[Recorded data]

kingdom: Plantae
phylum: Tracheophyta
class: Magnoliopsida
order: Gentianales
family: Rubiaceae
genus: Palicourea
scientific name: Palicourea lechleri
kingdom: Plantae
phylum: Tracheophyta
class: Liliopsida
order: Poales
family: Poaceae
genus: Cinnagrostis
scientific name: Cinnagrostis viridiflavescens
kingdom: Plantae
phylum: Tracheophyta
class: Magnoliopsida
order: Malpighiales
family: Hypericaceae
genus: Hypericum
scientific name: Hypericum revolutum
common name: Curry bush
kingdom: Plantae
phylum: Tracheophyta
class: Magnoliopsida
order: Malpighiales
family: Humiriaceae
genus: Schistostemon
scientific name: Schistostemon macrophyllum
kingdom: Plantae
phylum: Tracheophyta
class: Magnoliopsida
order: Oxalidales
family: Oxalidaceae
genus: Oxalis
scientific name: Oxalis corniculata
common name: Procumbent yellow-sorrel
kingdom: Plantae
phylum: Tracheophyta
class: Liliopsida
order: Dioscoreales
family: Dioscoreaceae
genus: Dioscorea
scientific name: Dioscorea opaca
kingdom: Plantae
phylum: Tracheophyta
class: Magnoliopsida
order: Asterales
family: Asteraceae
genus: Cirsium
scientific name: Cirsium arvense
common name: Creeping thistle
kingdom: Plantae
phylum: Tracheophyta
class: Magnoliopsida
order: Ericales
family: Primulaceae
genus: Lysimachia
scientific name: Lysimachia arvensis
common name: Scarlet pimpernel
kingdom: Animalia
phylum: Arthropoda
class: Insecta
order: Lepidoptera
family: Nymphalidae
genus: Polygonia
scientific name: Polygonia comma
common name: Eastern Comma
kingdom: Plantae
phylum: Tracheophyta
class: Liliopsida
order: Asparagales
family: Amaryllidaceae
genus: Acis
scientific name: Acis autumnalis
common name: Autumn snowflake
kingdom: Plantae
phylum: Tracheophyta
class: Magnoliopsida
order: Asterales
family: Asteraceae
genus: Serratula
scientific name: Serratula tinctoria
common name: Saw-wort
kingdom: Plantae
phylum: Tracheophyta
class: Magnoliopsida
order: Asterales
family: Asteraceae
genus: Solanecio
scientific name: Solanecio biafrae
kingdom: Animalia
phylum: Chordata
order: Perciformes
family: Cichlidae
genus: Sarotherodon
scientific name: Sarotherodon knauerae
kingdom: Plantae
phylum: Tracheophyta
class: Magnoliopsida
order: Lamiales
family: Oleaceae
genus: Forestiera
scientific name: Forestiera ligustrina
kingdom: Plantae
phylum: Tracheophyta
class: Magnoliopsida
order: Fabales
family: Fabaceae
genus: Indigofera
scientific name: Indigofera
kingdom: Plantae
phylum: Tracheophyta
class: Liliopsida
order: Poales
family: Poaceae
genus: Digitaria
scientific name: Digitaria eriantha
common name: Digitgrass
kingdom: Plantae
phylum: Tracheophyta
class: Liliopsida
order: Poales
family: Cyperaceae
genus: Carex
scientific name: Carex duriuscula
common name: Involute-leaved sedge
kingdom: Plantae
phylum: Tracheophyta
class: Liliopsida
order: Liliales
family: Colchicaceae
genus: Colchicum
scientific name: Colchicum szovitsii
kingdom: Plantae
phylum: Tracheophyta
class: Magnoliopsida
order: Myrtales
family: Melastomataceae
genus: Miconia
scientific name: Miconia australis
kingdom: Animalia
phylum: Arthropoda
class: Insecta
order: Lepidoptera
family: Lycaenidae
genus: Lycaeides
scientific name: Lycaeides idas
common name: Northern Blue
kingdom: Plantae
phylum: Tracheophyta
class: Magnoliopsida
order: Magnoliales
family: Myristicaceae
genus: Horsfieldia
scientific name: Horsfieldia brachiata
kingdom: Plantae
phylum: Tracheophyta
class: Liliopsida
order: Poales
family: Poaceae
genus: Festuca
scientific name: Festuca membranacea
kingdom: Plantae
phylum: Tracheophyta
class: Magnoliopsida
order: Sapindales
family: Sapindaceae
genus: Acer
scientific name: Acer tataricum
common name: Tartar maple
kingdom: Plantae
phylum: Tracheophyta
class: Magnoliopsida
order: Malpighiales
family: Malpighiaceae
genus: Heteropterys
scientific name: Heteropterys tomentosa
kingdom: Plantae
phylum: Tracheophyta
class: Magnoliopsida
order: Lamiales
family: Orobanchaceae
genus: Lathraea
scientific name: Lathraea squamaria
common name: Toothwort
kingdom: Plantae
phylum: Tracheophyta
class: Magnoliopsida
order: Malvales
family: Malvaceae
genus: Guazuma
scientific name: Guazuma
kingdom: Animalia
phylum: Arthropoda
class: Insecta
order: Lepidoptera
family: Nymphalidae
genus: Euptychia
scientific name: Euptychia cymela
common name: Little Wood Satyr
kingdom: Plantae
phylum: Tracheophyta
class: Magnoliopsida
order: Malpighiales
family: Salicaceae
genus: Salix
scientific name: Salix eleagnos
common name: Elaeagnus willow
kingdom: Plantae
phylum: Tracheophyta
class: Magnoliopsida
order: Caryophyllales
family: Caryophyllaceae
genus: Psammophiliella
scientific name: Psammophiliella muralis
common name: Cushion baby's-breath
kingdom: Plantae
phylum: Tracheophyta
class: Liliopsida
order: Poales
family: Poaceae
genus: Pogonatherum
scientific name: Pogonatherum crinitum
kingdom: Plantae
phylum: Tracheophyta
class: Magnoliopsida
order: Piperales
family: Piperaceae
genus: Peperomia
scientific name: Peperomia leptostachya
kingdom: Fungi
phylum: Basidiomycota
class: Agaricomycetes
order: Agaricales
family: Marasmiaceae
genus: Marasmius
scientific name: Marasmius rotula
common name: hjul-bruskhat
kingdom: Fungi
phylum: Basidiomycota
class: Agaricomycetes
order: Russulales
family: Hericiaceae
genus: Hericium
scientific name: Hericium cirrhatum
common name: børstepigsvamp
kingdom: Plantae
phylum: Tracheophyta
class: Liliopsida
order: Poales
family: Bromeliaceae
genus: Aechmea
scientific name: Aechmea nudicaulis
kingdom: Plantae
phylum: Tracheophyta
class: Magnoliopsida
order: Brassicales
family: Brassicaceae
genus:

GOAL:
Reproduce every line of the material above without changing anything, keeping the original order.

ANSWER FOR THIS EXERCISE:
kingdom: Plantae
phylum: Tracheophyta
class: Magnoliopsida
order: Gentianales
family: Rubiaceae
genus: Palicourea
scientific name: Palicourea lechleri
kingdom: Plantae
phylum: Tracheophyta
class: Liliopsida
order: Poales
family: Poaceae
genus: Cinnagrostis
scientific name: Cinnagrostis viridiflavescens
kingdom: Plantae
phylum: Tracheophyta
class: Magnoliopsida
order: Malpighiales
family: Hypericaceae
genus: Hypericum
scientific name: Hypericum revolutum
common name: Curry bush
kingdom: Plantae
phylum: Tracheophyta
class: Magnoliopsida
order: Malpighiales
family: Humiriaceae
genus: Schistostemon
scientific name: Schistostemon macrophyllum
kingdom: Plantae
phylum: Tracheophyta
class: Magnoliopsida
order: Oxalidales
family: Oxalidaceae
genus: Oxalis
scientific name: Oxalis corniculata
common name: Procumbent yellow-sorrel
kingdom: Plantae
phylum: Tracheophyta
class: Liliopsida
order: Dioscoreales
family: Dioscoreaceae
genus: Dioscorea
scientific name: Dioscorea opaca
kingdom: Plantae
phylum: Tracheophyta
class: Magnoliopsida
order: Asterales
family: Asteraceae
genus: Cirsium
scientific name: Cirsium arvense
common name: Creeping thistle
kingdom: Plantae
phylum: Tracheophyta
class: Magnoliopsida
order: Ericales
family: Primulaceae
genus: Lysimachia
scientific name: Lysimachia arvensis
common name: Scarlet pimpernel
kingdom: Animalia
phylum: Arthropoda
class: Insecta
order: Lepidoptera
family: Nymphalidae
genus: Polygonia
scientific name: Polygonia comma
common name: Eastern Comma
kingdom: Plantae
phylum: Tracheophyta
class: Liliopsida
order: Asparagales
family: Amaryllidaceae
genus: Acis
scientific name: Acis autumnalis
common name: Autumn snowflake
kingdom: Plantae
phylum: Tracheophyta
class: Magnoliopsida
order: Asterales
family: Asteraceae
genus: Serratula
scientific name: Serratula tinctoria
common name: Saw-wort
kingdom: Plantae
phylum: Tracheophyta
class: Magnoliopsida
order: Asterales
family: Asteraceae
genus: Solanecio
scientific name: Solanecio biafrae
kingdom: Animalia
phylum: Chordata
order: Perciformes
family: Cichlidae
genus: Sarotherodon
scientific name: Sarotherodon knauerae
kingdom: Plantae
phylum: Tracheophyta
class: Magnoliopsida
order: Lamiales
family: Oleaceae
genus: Forestiera
scientific name: Forestiera ligustrina
kingdom: Plantae
phylum: Tracheophyta
class: Magnoliopsida
order: Fabales
family: Fabaceae
genus: Indigofera
scientific name: Indigofera
kingdom: Plantae
phylum: Tracheophyta
class: Liliopsida
order: Poales
family: Poaceae
genus: Digitaria
scientific name: Digitaria eriantha
common name: Digitgrass
kingdom: Plantae
phylum: Tracheophyta
class: Liliopsida
order: Poales
family: Cyperaceae
genus: Carex
scientific name: Carex duriuscula
common name: Involute-leaved sedge
kingdom: Plantae
phylum: Tracheophyta
class: Liliopsida
order: Liliales
family: Colchicaceae
genus: Colchicum
scientific name: Colchicum szovitsii
kingdom: Plantae
phylum: Tracheophyta
class: Magnoliopsida
order: Myrtales
family: Melastomataceae
genus: Miconia
scientific name: Miconia australis
kingdom: Animalia
phylum: Arthropoda
class: Insecta
order: Lepidoptera
family: Lycaenidae
genus: Lycaeides
scientific name: Lycaeides idas
common name: Northern Blue
kingdom: Plantae
phylum: Tracheophyta
class: Magnoliopsida
order: Magnoliales
family: Myristicaceae
genus: Horsfieldia
scientific name: Horsfieldia brachiata
kingdom: Plantae
phylum: Tracheophyta
class: Liliopsida
order: Poales
family: Poaceae
genus: Festuca
scientific name: Festuca membranacea
kingdom: Plantae
phylum: Tracheophyta
class: Magnoliopsida
order: Sapindales
family: Sapindaceae
genus: Acer
scientific name: Acer tataricum
common name: Tartar maple
kingdom: Plantae
phylum: Tracheophyta
class: Magnoliopsida
order: Malpighiales
family: Malpighiaceae
genus: Heteropterys
scientific name: Heteropterys tomentosa
kingdom: Plantae
phylum: Tracheophyta
class: Magnoliopsida
order: Lamiales
family: Orobanchaceae
genus: Lathraea
scientific name: Lathraea squamaria
common name: Toothwort
kingdom: Plantae
phylum: Tracheophyta
class: Magnoliopsida
order: Malvales
family: Malvaceae
genus: Guazuma
scientific name: Guazuma
kingdom: Animalia
phylum: Arthropoda
class: Insecta
order: Lepidoptera
family: Nymphalidae
genus: Euptychia
scientific name: Euptychia cymela
common name: Little Wood Satyr
kingdom: Plantae
phylum: Tracheophyta
class: Magnoliopsida
order: Malpighiales
family: Salicaceae
genus: Salix
scientific name: Salix eleagnos
common name: Elaeagnus willow
kingdom: Plantae
phylum: Tracheophyta
class: Magnoliopsida
order: Caryophyllales
family: Caryophyllaceae
genus: Psammophiliella
scientific name: Psammophiliella muralis
common name: Cushion baby's-breath
kingdom: Plantae
phylum: Tracheophyta
class: Liliopsida
order: Poales
family: Poaceae
genus: Pogonatherum
scientific name: Pogonatherum crinitum
kingdom: Plantae
phylum: Tracheophyta
class: Magnoliopsida
order: Piperales
family: Piperaceae
genus: Peperomia
scientific name: Peperomia leptostachya
kingdom: Fungi
phylum: Basidiomycota
class: Agaricomycetes
order: Agaricales
family: Marasmiaceae
genus: Marasmius
scientific name: Marasmius rotula
common name: hjul-bruskhat
kingdom: Fungi
phylum: Basidiomycota
class: Agaricomycetes
order: Russulales
family: Hericiaceae
genus: Hericium
scientific name: Hericium cirrhatum
common name: børstepigsvamp
kingdom: Plantae
phylum: Tracheophyta
class: Liliopsida
order: Poales
family: Bromeliaceae
genus: Aechmea
scientific name: Aechmea nudicaulis
kingdom: Plantae
phylum: Tracheophyta
class: Magnoliopsida
order: Brassicales
family: Brassicaceae
genus:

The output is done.